The Java Tutorials have been written for JDK 8. Examples and practices described in this page don't take advantage of improvements introduced in later releases and might use technology no longer available.
See Java Language Changes for a summary of updated language features in Java SE 9 and subsequent releases.
See JDK Release Notes for information about new features, enhancements, and removed or deprecated options for all JDK releases.
This lesson focuses on the Simple API for XML (SAX), an event-driven, serial-access mechanism for accessing XML documents. This protocol is frequently used by servlets and network-oriented programs that need to transmit and receive XML documents, because it is the fastest and least memory-intensive mechanism that is currently available for dealing with XML documents, other than the Streaming API for XML (StAX).
Note - In a nutshell, SAX is oriented towards state independent processing, where the handling of an element does not depend on the elements that came before.
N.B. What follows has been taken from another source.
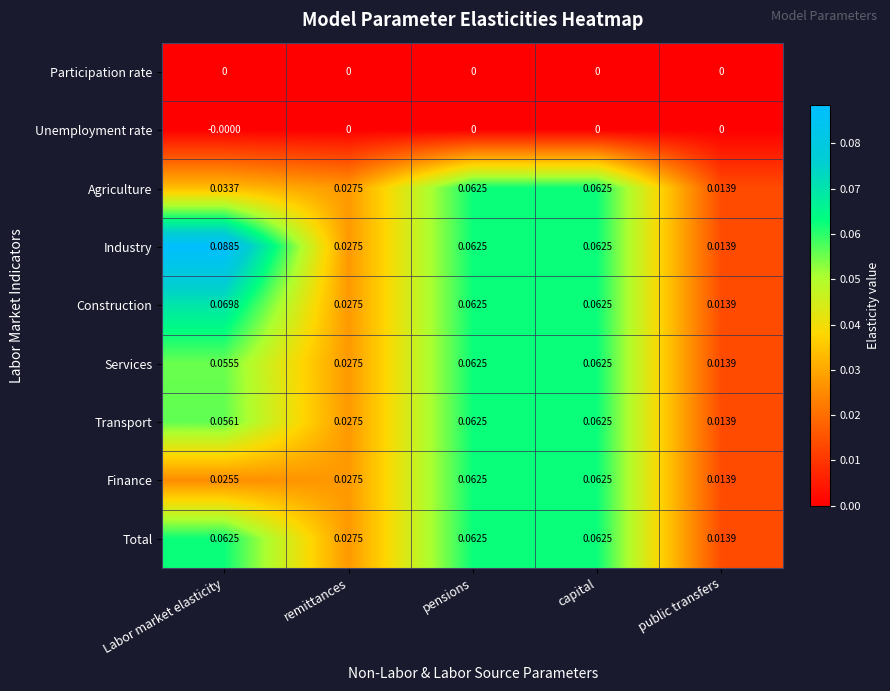

Which series has the largest range (max minus min)?

Industry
StAX, on the other hand, is oriented towards state dependent processing. For a more detailed comparison, see When to Use SAX.
Setting up a program to use SAX requires a bit more work than setting up to use the Document Object Model (DOM). SAX is an event-driven model (you provide the callback methods, and the parser invokes them as it reads the XML data), and that makes it harder to visualize. Finally, you cannot "back up" to an earlier part of the document, or rearrange it, any more than you can back up a serial data stream or rearrange characters you have read from that stream.
For those reasons, developers who are writing a user-oriented application that displays an XML document and possibly modifies it will want to use the DOM mechanism described in Document Object Model.
However, even if you plan to build DOM applications exclusively, there are several important reasons for familiarizing yourself with the SAX model:
Same Error Handling: The same kinds of exceptions are generated by the SAX and DOM APIs, so the error handling code is virtually identical.
Handling Validation Errors: By default, the specifications require that validation errors be ignored. If you want to throw an exception in the event of a validation error (and you probably do), then you need to understand how SAX error handling works.
Converting Existing Data: As you will see in Document Object Model, there is a mechanism you can use to convert an existing data set to XML. However, taking advantage of that mechanism requires an understanding of the SAX model.